Michael too pressed her to go and live with him. Again she declined as tactfully as she could. But really, wondered Betty, why on earth would she consider giving up her friends, her home and her life in Melbourne, for a satellite existence around Michael and his family – someplace else? What sort of life would that be, for her?
So Betty fought it out, on numerous fronts. However, as each day passed, it became increasingly apparent that her health was steadily improving. Betty blamed the antibiotics that had been put into her intravenous drip those first few days, but whatever the reason, it was clear that she was not going to die, this time. Instead, she was to be discharged from hospital.
Betty sat on a chair in her room, waiting for her daughter to come and pick her up. She was going home. After extensive negotiations with both her children, she had agreed to the removal of her bedroom furniture from upstairs and to the arrangement of a complete bedsit downstairs. Aware that her body had been significantly weakened, she knew that she had to make a lot of adjustments and that there would be many more to come. This was not what she wanted, at all.
‘Shit,’ she whispered softly to herself and then resumed reading the newspaper spread out on her lap. She turned to tackle that morning’s Sudoku. As always, she rose to the challenge with relish.
But within six weeks Betty was back in hospital, with an even worse case of pneumonia. This time she was put on a ventilator to help her breathe, and again an intravenous drip was inserted into a vein. She watched a group of doctors congregate around her bedside to examine her chart and discuss her medical condition. At no stage did they address their patient and unable to speak, Betty was incapable of interrupting.
Just as they were beginning to move off, Betty managed to get their attention by tugging on one of their white coats. She mimed the act of writing and eventually a piece of paper and a pen were found. Although only one doctor bothered to remain, Betty wrote ‘no intervention’ in big letters and held it up for her to see.
The young doctor nodded, reassuring her that she already had a ‘do not resuscitate’ order marked on her chart, but Betty tapped her piece of paper again. The doctor clearly did not understand, so she began writing again.

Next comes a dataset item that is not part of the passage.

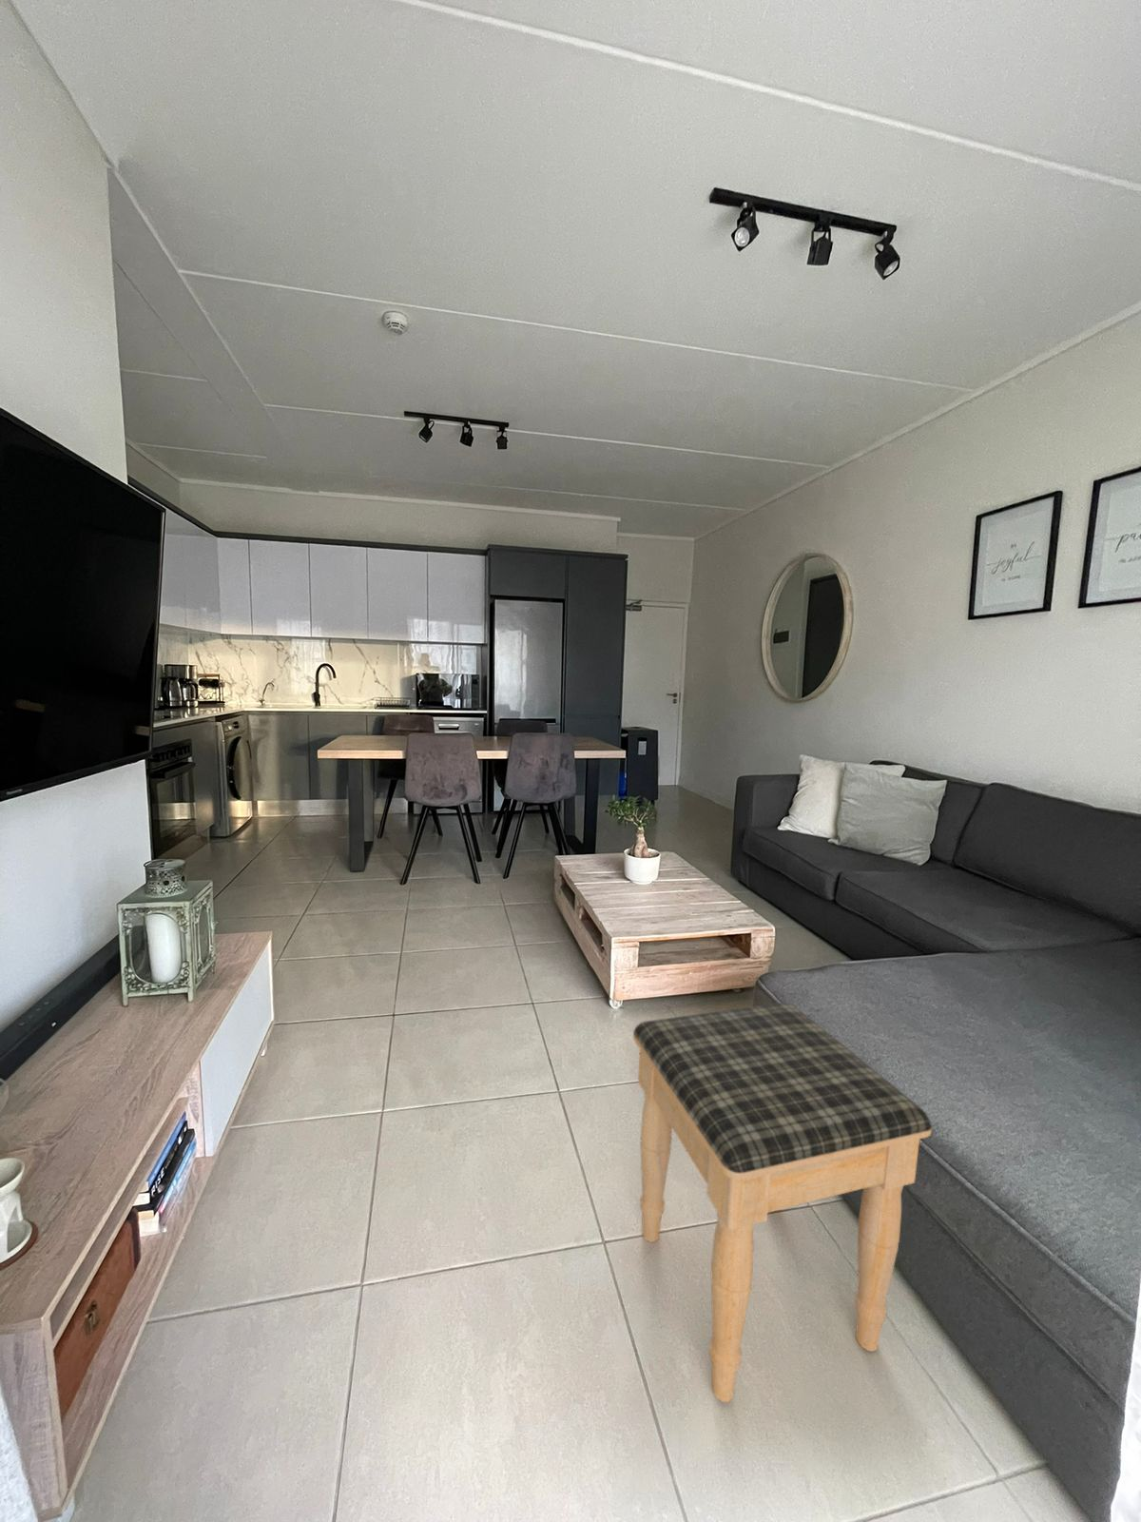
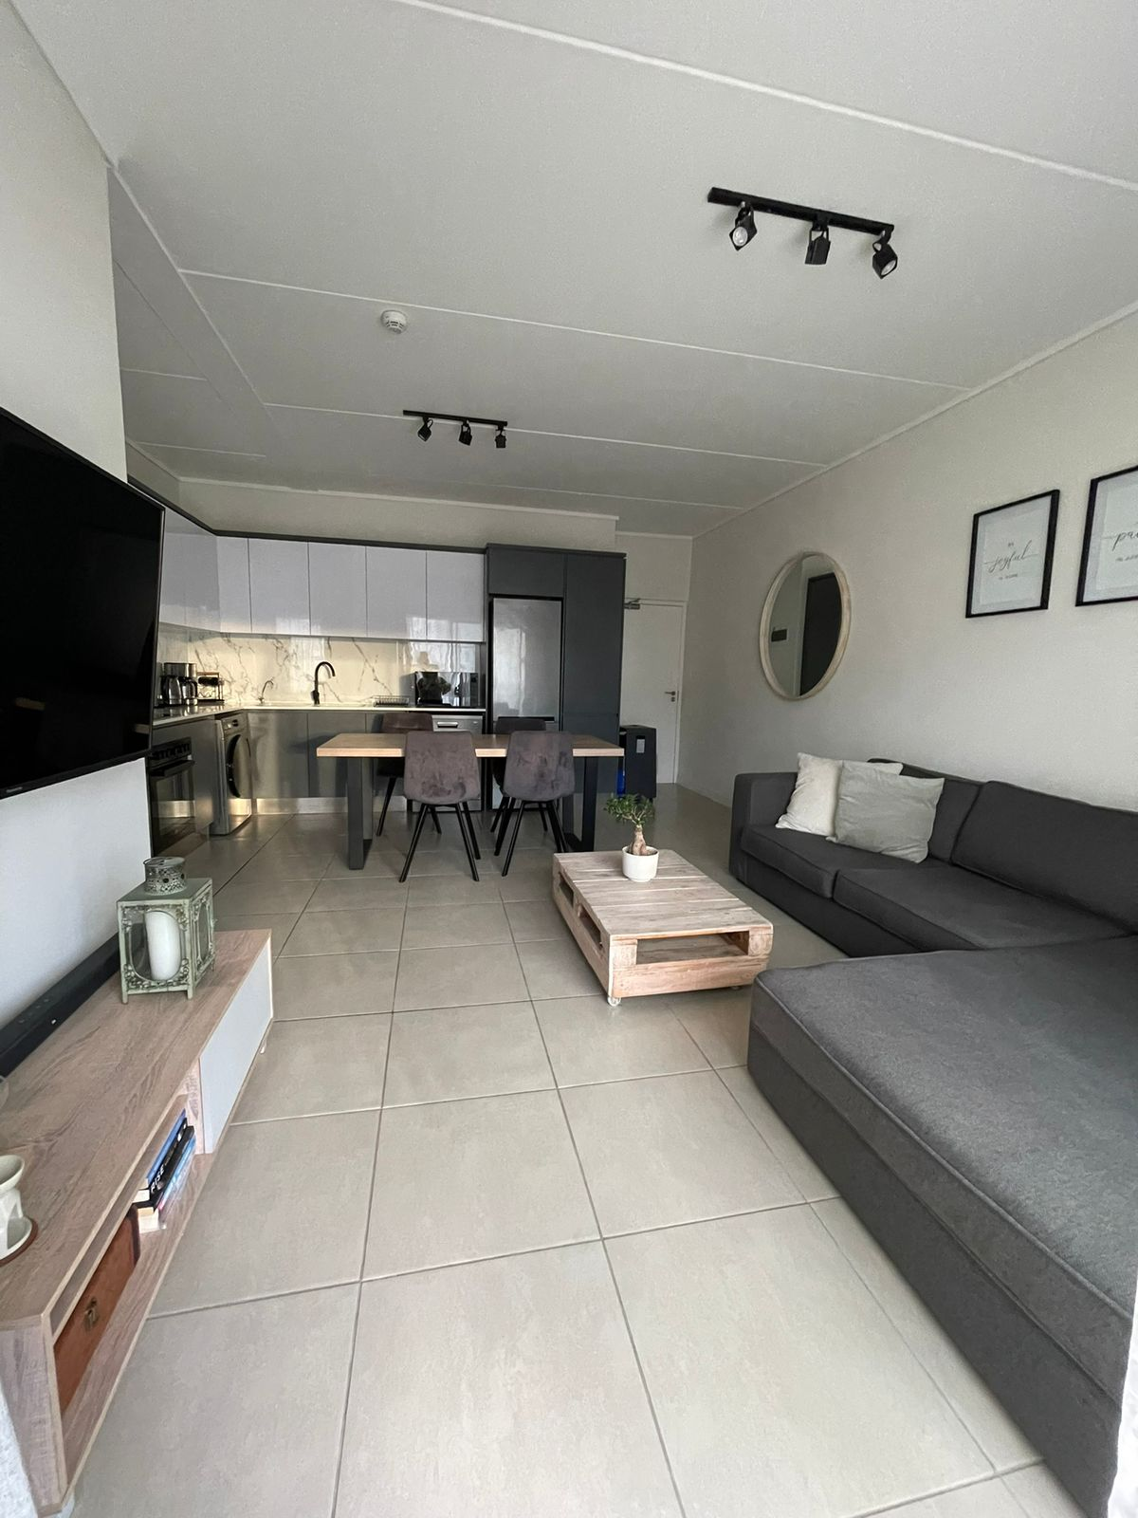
- footstool [633,1002,932,1403]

‘No medication. It’s time to die.’
‘Please don’t try to keep me alive.’
‘You want me to do nothing? No treatment?’
‘Yes. I want to go off the ventilator. And no antibiotics.’
‘That’s absurd,’ responded the doctor, appalled.
‘And if I’m still alive after that, then I want to go to palliative care.’
‘But you don’t have a terminal illness!’
Betty would have laughed if she had been able.
‘I have a terminal condition,’ she wrote. ‘It’s called life.’
The doctor glared at the sign, and then at her patient.
But Betty was scribbling again. ‘Death is just a matter of when.’
She went to hold up the sign, only to discover that the doctor had already left the room.
Betty let the paper and pen drop to the floor. She sank back against her pillow, tears streaming down the crevices of her face. She knew that her worst fears were about to be realised. With all hope now gone, despair washed over her like a tsunami.